Since October of last year, and up until a few months ago, Egyptians were lining up at medical centres and mobile clinics to get tested for Hepatitis C. This was just one part of the nationwide campaign, “100 Million Healthy Lives”, to prevent and cure our people from the disease that has affected 150,000 people in Egypt annually between 201 and 2017, according to the World Health Organization (WHO), excluding the 3-4 million potential residents with undiagnosed HCV.
According to Ahram Online, the WHO verification report for the initiative, which Director-General of the WHO, Tedros Adhanom, delivered, analyses the scientific methods used in the processes of screenings, awareness, and provision of medical care to patients. The Director-General stated, “WHO supports initiatives to provide healthcare to Egyptian and African citizens, as the organisation is Egypt’s partner in implementing the 100 Million Healthy Lives initiative, as well as all initiatives aimed to address health problems in Egypt and Africa.” He also elaborated that the campaign was the largest of its kind in the world.

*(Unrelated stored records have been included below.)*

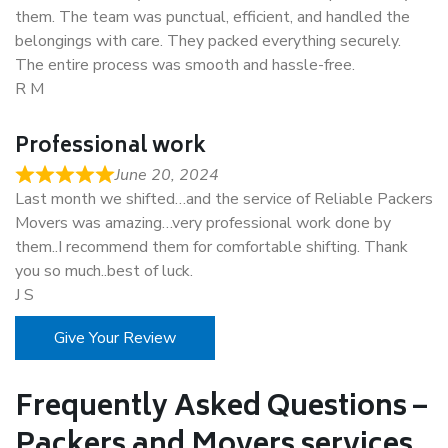
them. The team was punctual, efficient, and handled the
belongings with care. They packed everything securely.
The entire process was smooth and hassle-free.
R M
Professional work
June 20, 2024
Last month we shifted…and the service of Reliable Packers
Movers was amazing…very professional work done by
them..I recommend them for comfortable shifting. Thank
you so much..best of luck.
J S
Give Your Review
Frequently Asked Questions –
Packers and Movers services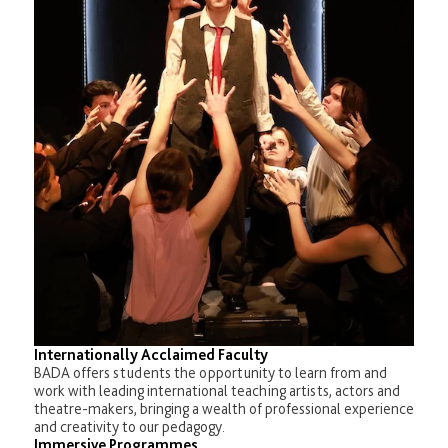
Internationally Acclaimed Faculty
BADA offers students the opportunity to learn from and
work with leading international teaching artists, actors and
theatre-makers, bringing a wealth of professional experience
and creativity to our pedagogy.
Immersive Programmes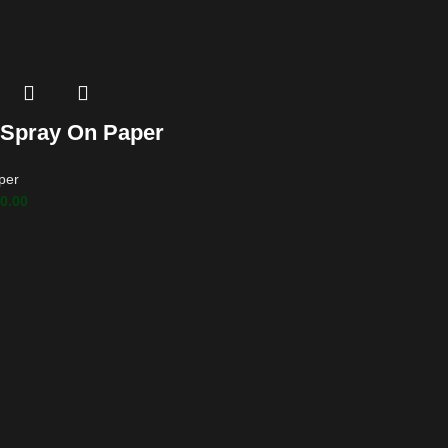
 Spray On Paper
per
0.00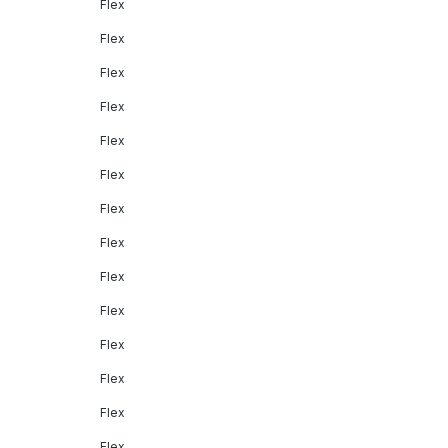
Flex
Flex
Flex
Flex
Flex
Flex
Flex
Flex
Flex
Flex
Flex
Flex
Flex
Flex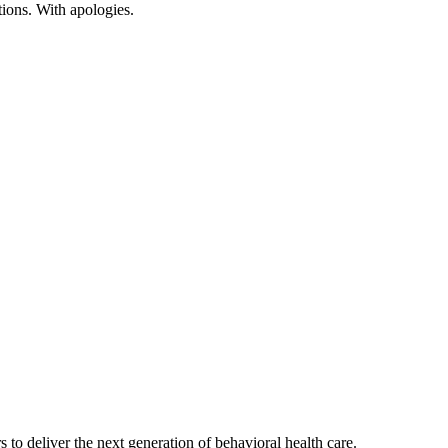
tions
.
With
apologies
.
s to deliver the next generation of behavioral health care.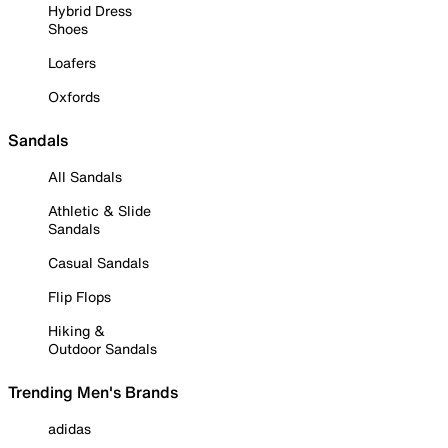
Hybrid Dress
Shoes
Loafers
Oxfords
Sandals
All Sandals
Athletic & Slide
Sandals
Casual Sandals
Flip Flops
Hiking &
Outdoor Sandals
Trending Men's Brands
adidas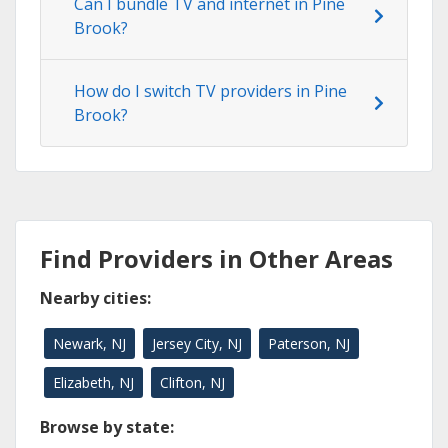
Can I bundle TV and internet in Pine
Brook?
How do I switch TV providers in Pine
Brook?
Find Providers in Other Areas
Nearby cities:
Newark, NJ
Jersey City, NJ
Paterson, NJ
Elizabeth, NJ
Clifton, NJ
Browse by state: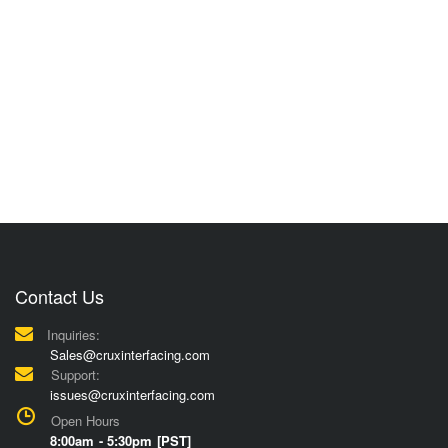
Contact Us
Inquiries:
Sales@cruxinterfacing.com
Support:
issues@cruxinterfacing.com
Open Hours
8:00am - 5:30pm [PST]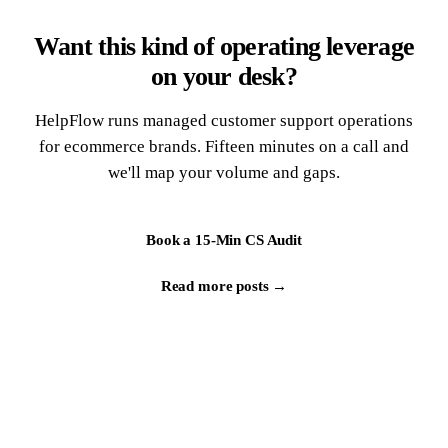
Want this kind of operating leverage
on your desk?
HelpFlow runs managed customer support operations
for ecommerce brands. Fifteen minutes on a call and
we'll map your volume and gaps.
Book a 15-Min CS Audit
Read more posts →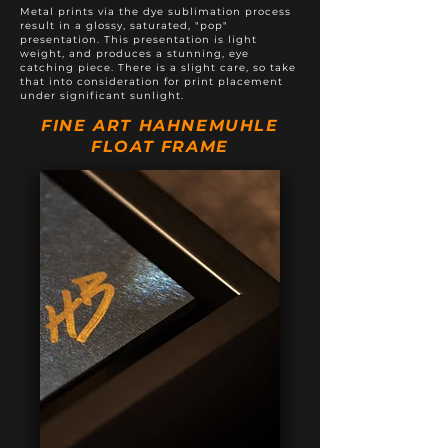
Metal prints via the dye sublimation process
result in a glossy, saturated, "pop"
presentation. This presentation is light
weight, and produces a stunning, eye
catching piece. There is a slight care, so take
that into consideration for print placement
under significant sunlight.
FINE ART HAHNEMUHLE
FLOAT FRAME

Comparing Egypt’s efforts to those of countries abroad with similar initiatives, Adhanom stressed on how our commitment towards the cause is what made us stand out. He expressed his admiration for the government’s stargeting for early detection of breast and cervical cancer, where 2,600 women have been screened since the Women’s Health initiative began on the 1st of July.
“WHO is proud to support the initiative, which was not limited to detecting hepatitis C, but also included screenings for non-communicable diseases such as diabetes, obesity, blood pressure and others,” he added.
According to Egypt Today, the campaign that lasted between October 2018 and April has screened 45 million citizens for the blood-borne disease. We can’t wait until the 100 million mark is achieved for as many diseases as possible.